Last week Tokio marine and & Nichido Fire Insurance announced it completed a Proof of Concept (PoC) for marine insurance cargo claims. The Japanese insurance company has been working on the project with NTT Data since November last year.
The blockchain initiative involves sharing the claims data. So this includes the damage report, photographs of the damage, invoices, the insurance policy, bill of lading, statement of repair, etc. During the trial, the information was shared with eight overseas claims settling agents and surveyors on three continents. The other vital participants are the importer and their transportation company.
As with most insurance procedures, the standard methodology involves a lot of emailing back and forth. For example, the claims settlement agent has to action an email to provide data to the surveyor. Until that’s done, the surveyor can’t start work.

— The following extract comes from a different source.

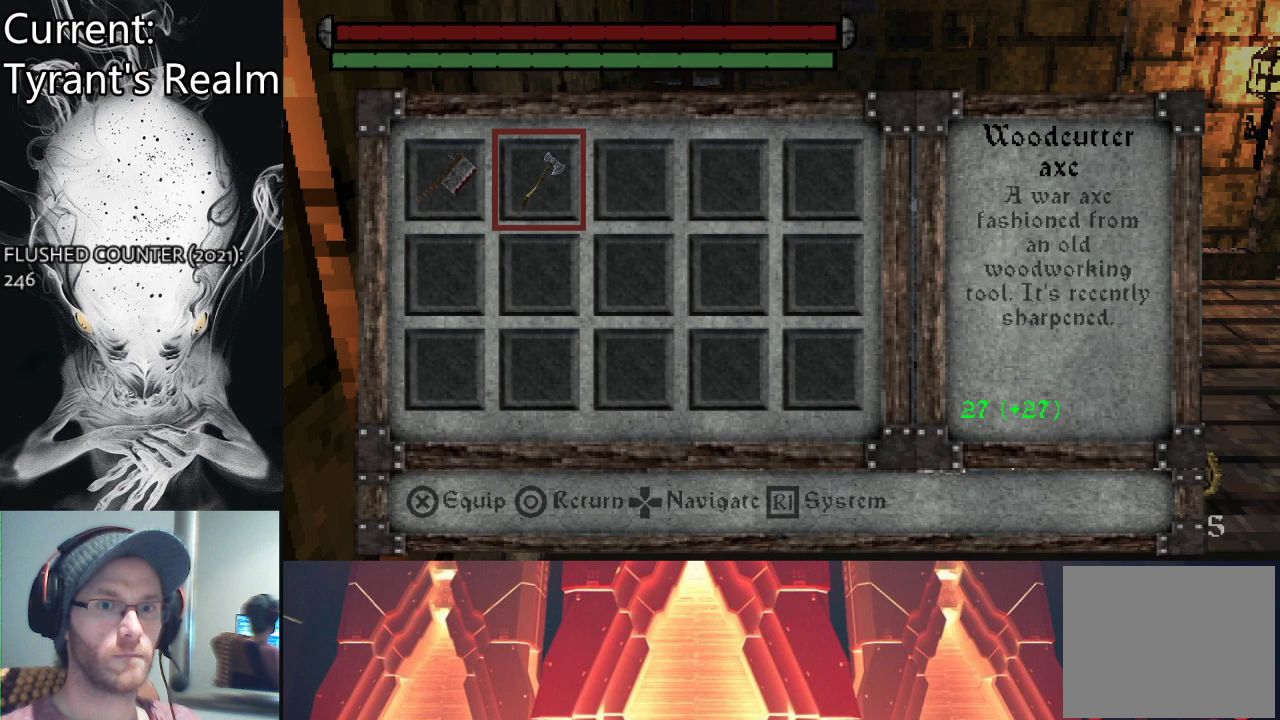
{"buttons": [], "left_stick": "center", "right_stick": "center", "events": [[367, "CROSS", "down"], [467, "CROSS", "up"]]}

Whereas by sharing documents via a blockchain the data is available to the parties immediately.
The ultimate benefit is the claim processing period is reduced from more than a month to less than a week.
The company stated that “we also conducted the verification
from different points of view including proper access performance and operational efficiency.”
As a result, Tokio marine plans to continue developing the project with the aim of going live in the 2019 financial year.
Other blockchain projects
Another significant marine insurance project is the Insurwave platform developed by EY and Guardtime where Maersk is the first major client. However, the focus of that project is the insurance of the vessels, or rather the hull and machinery. Although EY and Guardtime are planning cargo insurance that was not in the first phase.
There are numerous blockchain projects focused on tracking containers in supply chains. Maersk’s TradeLens is one, but others include CargoSmart’s substantial new project and an Accenture venture. And most of those will want to integrate with insurance platforms sooner rather than later.